Derivatives of Regular Expressions with Lookahead

[Journal of Information Processing Vol.27, pp.422-430]
[情報処理学会論文誌 プログラミング Vol.12 No.2, Preprint掲載]

[Abstract]

Lookahead is an extension of regular expressions that has been adopted in many implementations and is widely used. Lookahead represents what is allowed as the rest of input. Morihata developed a conversion from regular expressions with lookahead (REwLA) to deterministic finite automata by extending Thompson's construction. In this paper, we develop a conversion from REwLA to deterministic finite automata by extending derivatives of regular expressions. First, we formalize the semantics of REwLA. An REwLA has information about the rest of the input, so the definition of the semantics of REwLA is not languages but structures different from those of regular expressions.
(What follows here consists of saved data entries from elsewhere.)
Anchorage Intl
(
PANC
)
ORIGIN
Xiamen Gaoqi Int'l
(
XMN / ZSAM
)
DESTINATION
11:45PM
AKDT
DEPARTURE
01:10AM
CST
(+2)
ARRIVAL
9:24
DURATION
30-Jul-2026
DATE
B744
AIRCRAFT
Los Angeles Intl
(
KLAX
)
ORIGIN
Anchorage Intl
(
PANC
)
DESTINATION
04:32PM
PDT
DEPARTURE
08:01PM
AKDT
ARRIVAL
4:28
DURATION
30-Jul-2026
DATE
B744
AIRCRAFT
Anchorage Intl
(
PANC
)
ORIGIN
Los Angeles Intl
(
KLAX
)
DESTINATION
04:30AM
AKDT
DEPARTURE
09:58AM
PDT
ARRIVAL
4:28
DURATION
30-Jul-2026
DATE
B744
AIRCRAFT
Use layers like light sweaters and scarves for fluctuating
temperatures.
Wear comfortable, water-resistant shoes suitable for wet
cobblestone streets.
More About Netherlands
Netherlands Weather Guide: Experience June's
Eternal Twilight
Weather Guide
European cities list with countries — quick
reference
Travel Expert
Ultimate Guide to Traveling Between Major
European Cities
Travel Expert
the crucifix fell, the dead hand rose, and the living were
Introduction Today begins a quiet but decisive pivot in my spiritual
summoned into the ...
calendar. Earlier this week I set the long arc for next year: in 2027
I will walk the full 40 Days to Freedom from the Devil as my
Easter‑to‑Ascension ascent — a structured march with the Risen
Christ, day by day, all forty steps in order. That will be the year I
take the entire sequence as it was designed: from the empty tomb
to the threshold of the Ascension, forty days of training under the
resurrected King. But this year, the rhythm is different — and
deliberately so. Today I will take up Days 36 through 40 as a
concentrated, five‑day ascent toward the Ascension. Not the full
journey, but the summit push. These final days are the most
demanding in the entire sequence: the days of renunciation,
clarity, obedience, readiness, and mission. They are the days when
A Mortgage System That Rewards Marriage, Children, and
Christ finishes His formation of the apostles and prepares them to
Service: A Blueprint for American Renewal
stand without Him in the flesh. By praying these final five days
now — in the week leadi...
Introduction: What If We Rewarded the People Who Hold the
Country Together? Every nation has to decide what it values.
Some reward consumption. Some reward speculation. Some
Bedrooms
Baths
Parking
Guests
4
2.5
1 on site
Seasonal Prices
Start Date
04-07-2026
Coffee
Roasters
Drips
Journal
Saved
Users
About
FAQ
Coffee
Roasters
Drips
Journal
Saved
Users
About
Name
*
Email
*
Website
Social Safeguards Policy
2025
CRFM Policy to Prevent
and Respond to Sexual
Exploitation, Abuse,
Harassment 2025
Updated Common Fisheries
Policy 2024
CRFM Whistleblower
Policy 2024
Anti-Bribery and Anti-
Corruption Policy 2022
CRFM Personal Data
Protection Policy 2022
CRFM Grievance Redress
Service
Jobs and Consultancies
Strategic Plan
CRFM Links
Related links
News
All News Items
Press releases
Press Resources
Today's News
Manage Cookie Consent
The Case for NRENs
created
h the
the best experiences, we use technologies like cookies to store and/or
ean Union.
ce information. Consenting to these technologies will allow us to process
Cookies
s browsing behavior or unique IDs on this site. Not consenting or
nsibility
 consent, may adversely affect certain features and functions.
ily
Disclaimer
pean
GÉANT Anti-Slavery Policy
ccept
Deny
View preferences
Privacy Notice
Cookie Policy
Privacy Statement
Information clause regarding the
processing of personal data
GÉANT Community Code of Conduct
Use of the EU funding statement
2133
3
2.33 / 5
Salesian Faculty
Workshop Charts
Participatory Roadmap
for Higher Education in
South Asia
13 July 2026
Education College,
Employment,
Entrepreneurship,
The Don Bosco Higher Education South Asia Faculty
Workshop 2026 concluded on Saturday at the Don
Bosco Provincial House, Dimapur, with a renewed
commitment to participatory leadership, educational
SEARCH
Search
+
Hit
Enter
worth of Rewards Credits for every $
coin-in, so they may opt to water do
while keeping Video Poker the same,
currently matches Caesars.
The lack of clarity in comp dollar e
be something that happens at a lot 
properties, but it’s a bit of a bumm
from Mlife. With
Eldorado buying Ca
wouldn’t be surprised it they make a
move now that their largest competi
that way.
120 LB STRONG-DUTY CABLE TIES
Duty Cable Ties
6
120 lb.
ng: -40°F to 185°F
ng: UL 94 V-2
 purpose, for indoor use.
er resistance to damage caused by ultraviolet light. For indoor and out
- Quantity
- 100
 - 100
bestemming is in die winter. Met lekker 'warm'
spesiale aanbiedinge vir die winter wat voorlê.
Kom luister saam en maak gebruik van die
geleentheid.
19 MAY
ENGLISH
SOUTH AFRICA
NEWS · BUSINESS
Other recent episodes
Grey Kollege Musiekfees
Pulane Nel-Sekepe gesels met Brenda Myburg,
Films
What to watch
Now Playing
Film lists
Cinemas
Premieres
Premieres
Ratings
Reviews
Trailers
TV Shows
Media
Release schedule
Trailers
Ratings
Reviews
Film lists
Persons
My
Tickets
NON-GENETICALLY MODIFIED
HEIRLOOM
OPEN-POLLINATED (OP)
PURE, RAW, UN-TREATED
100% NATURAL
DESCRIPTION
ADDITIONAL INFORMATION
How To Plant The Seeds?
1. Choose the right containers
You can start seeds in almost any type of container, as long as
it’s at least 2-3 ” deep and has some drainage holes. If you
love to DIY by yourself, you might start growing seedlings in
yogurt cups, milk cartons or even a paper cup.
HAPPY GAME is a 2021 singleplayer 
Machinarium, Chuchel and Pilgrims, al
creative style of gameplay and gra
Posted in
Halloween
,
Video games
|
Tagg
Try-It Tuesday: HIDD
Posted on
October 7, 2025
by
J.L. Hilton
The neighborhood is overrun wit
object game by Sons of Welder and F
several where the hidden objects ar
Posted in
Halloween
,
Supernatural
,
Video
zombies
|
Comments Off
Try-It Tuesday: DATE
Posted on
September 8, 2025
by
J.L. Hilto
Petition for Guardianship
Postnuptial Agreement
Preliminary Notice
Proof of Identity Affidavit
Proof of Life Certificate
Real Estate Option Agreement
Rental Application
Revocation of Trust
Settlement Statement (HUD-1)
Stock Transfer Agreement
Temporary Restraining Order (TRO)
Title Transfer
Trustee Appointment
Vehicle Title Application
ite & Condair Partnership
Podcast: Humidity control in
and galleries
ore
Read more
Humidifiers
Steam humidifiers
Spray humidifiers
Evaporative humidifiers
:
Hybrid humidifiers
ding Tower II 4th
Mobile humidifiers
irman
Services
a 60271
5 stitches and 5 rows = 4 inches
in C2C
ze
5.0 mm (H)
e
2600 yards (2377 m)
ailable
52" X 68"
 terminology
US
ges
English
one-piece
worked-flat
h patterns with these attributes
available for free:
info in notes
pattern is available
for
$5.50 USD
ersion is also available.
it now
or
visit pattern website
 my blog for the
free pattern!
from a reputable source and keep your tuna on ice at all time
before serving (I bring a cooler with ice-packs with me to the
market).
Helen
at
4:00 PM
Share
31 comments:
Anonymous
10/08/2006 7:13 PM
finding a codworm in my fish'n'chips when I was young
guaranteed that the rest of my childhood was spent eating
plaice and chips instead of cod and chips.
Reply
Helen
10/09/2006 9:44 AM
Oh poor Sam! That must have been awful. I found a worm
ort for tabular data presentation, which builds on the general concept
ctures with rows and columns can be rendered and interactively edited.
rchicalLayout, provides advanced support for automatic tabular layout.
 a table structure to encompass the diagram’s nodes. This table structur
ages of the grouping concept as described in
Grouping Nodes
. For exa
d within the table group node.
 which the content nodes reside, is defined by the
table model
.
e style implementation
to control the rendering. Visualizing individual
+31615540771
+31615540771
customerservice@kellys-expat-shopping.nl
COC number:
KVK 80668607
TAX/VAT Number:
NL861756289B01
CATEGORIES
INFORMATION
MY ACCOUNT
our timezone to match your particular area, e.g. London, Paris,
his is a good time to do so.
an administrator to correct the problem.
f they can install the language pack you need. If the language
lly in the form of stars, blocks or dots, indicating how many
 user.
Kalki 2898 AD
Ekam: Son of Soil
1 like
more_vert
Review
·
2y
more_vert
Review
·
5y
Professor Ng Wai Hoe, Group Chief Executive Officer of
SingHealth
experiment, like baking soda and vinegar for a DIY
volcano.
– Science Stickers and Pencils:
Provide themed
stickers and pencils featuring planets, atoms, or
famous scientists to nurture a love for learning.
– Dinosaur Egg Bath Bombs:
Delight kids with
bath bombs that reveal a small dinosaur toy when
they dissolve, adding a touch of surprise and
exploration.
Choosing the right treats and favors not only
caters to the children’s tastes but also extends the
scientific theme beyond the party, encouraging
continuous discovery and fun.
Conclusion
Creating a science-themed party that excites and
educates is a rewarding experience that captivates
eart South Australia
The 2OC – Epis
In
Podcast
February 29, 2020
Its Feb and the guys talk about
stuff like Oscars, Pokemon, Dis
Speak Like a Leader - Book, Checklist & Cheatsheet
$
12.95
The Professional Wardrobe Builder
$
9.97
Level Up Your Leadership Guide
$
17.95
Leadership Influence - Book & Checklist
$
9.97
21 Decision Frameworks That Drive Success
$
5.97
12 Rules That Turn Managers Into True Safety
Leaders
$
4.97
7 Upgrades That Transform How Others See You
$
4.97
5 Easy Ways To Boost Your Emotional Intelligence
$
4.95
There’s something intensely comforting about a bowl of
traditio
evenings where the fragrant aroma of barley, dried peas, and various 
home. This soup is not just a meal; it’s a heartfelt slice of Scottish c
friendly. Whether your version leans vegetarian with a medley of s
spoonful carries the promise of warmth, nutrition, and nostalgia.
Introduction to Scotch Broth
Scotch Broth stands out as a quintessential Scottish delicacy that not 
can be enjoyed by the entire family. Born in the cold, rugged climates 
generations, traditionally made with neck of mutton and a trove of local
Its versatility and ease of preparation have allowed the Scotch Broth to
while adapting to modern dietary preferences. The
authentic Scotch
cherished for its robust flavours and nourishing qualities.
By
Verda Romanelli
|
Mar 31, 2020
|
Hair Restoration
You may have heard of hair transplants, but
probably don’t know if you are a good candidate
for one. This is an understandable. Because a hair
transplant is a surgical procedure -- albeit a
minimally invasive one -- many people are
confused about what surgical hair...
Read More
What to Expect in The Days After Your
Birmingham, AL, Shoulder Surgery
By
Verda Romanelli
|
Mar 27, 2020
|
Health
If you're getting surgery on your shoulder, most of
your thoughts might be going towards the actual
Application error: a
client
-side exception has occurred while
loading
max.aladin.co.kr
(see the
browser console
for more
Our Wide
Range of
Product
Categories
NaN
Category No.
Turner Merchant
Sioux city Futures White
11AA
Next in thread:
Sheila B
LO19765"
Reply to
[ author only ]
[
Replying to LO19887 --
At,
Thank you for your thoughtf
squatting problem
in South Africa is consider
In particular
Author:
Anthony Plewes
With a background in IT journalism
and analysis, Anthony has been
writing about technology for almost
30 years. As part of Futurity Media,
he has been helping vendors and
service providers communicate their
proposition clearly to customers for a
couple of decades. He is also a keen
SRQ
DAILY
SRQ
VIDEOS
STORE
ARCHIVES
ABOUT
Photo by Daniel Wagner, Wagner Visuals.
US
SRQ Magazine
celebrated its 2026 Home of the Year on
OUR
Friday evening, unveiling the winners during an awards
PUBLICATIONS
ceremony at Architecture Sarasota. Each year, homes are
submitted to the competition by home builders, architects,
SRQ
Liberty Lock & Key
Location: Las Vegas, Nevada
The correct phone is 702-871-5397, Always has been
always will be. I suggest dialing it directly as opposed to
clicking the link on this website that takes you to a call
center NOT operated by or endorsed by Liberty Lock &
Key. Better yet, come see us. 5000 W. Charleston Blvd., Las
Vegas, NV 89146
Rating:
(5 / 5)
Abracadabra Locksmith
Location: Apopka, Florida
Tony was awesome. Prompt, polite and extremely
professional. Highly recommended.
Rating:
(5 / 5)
Thus, we introduce languages with lookahead as sets of pairs of strings with several operations and define the semantics of REwLA as languages with lookahead. Next, we define two kinds of left quotient for languages with lookahead and give corresponding derivatives. Then, we show that the types of expressions obtained by repeatedly applying derivatives are finite under some equivalence relation and give a conversion to deterministic finite automata. We also show that the semantics of REwLA is a finite union of sets of the form A * B, where A and B are regular languages.

[Reasons for the award]

This paper introduces the notion of derivatives for regular expressions extended by lookahead and investigates their properties. The derivative for a regular expression is a language following a given prefix and is mainly used for transformations to a corresponding finite automaton. The authors not only define this notion of derivative for regular expressions with lookahead and apply it to a new transformation to a finite automaton but also carefully discuss its algebraic properties. Specifically, the authors use a set of pairs of strings rather than a set of strings as the semantics of a language with lookahead. It is very interesting that they show that the semantics of a regular expression with lookahead can be expressed in terms of a finite union of pairs of regular languages. For these reasons, this paper is worthy of the Best Paper Award, and we hereby nominate it for the award.

Takayuki Miyazaki

Takayuki Miyazaki received his M.Sc. and Ph.D. degrees from the Tokyo Institute of Technology in 2020 and 2023, respectively. His research interests include formal language theory.

Yasuhiko Minamide

Yasuhiko Minamide received his M.Sc. and Ph.D. degrees from Kyoto University in 1993 and 1997, respectively. Since 2015, he has been a professor at the De partment of Mathematical and Computing Science, Tokyo Institute of Technology. His research interests focus on software verification and programming languages. He is also interested in the theory and applications of automata and formal languages. He is a member of ACM, IPSJ, and JSSST.